Dataset excerpts
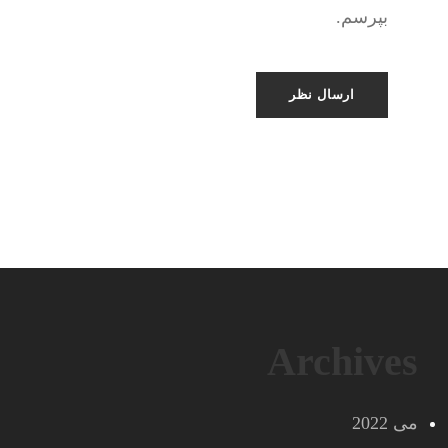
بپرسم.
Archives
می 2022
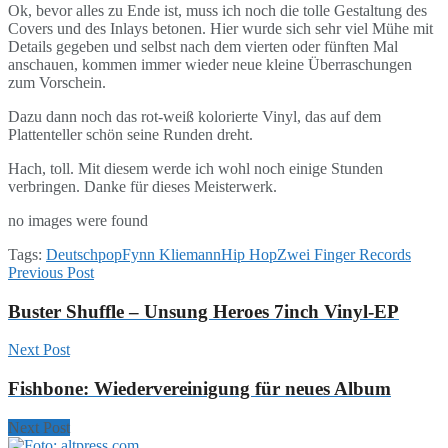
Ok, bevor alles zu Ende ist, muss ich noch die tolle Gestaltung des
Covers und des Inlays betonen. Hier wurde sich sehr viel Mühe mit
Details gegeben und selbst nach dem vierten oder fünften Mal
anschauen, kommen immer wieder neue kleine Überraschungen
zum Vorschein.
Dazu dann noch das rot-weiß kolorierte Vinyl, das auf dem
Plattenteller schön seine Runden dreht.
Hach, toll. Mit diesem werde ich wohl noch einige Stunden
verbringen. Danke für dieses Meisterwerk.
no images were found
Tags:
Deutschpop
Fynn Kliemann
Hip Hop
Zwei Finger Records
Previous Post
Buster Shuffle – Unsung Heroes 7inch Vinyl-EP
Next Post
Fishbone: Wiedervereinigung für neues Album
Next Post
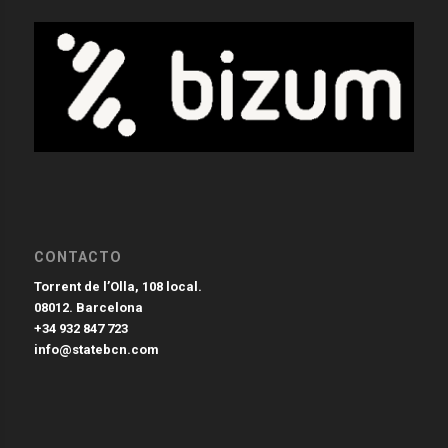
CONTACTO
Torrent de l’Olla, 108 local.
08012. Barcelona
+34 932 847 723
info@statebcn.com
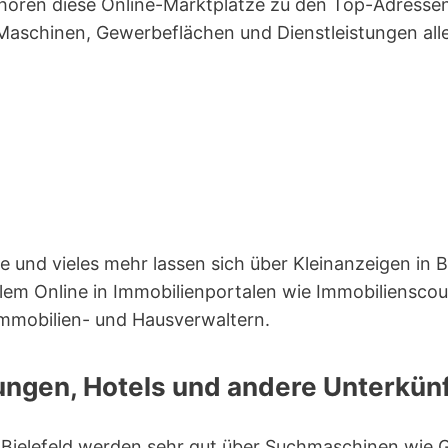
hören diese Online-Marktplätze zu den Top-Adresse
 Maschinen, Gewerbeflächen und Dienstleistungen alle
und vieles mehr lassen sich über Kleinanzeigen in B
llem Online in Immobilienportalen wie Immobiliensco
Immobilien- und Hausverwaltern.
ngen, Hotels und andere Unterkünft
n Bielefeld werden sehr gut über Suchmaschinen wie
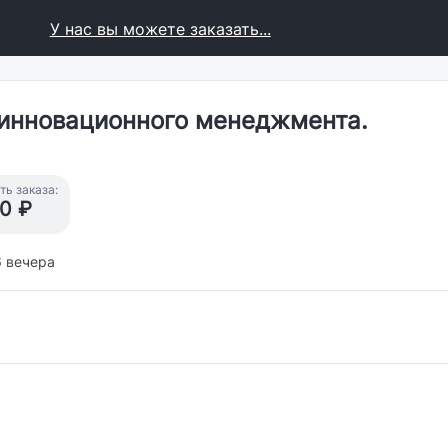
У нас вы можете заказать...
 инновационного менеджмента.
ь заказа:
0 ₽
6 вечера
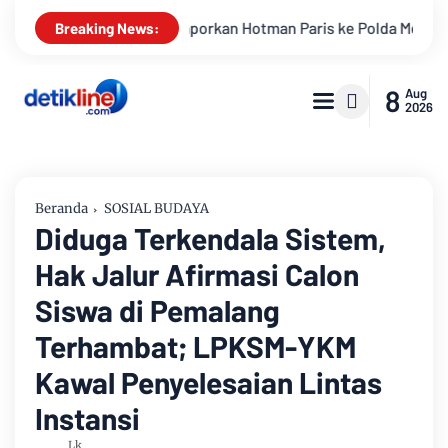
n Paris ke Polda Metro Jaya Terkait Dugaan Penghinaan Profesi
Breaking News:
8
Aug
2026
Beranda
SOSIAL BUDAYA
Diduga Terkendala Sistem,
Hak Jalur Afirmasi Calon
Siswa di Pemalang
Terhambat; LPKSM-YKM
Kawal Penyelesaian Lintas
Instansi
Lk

Work item
Extract every line of text from the records above, character for character and in order, omitting the picture markers.

Written response
بپرسم.
Archives
می 2022
Ok, bevor alles zu Ende ist, muss ich noch die tolle Gestaltung des
Covers und des Inlays betonen. Hier wurde sich sehr viel Mühe mit
Details gegeben und selbst nach dem vierten oder fünften Mal
anschauen, kommen immer wieder neue kleine Überraschungen
zum Vorschein.
Dazu dann noch das rot-weiß kolorierte Vinyl, das auf dem
Plattenteller schön seine Runden dreht.
Hach, toll. Mit diesem werde ich wohl noch einige Stunden
verbringen. Danke für dieses Meisterwerk.
no images were found
Tags:
Deutschpop
Fynn Kliemann
Hip Hop
Zwei Finger Records
Previous Post
Buster Shuffle – Unsung Heroes 7inch Vinyl-EP
Next Post
Fishbone: Wiedervereinigung für neues Album
Next Post
CONTACTO
Torrent de l’Olla, 108 local.
08012. Barcelona
+34 932 847 723
info@statebcn.com
hören diese Online-Marktplätze zu den Top-Adresse
 Maschinen, Gewerbeflächen und Dienstleistungen alle
und vieles mehr lassen sich über Kleinanzeigen in B
llem Online in Immobilienportalen wie Immobiliensco
Immobilien- und Hausverwaltern.
ngen, Hotels und andere Unterkünft
n Bielefeld werden sehr gut über Suchmaschinen wie
У нас вы можете заказать...
 инновационного менеджмента.
ь заказа:
0 ₽
6 вечера
n Paris ke Polda Metro Jaya Terkait Dugaan Penghinaan Profesi
Breaking News:
8
Aug
2026
Beranda
SOSIAL BUDAYA
Diduga Terkendala Sistem,
Hak Jalur Afirmasi Calon
Siswa di Pemalang
Terhambat; LPKSM-YKM
Kawal Penyelesaian Lintas
Instansi
Lk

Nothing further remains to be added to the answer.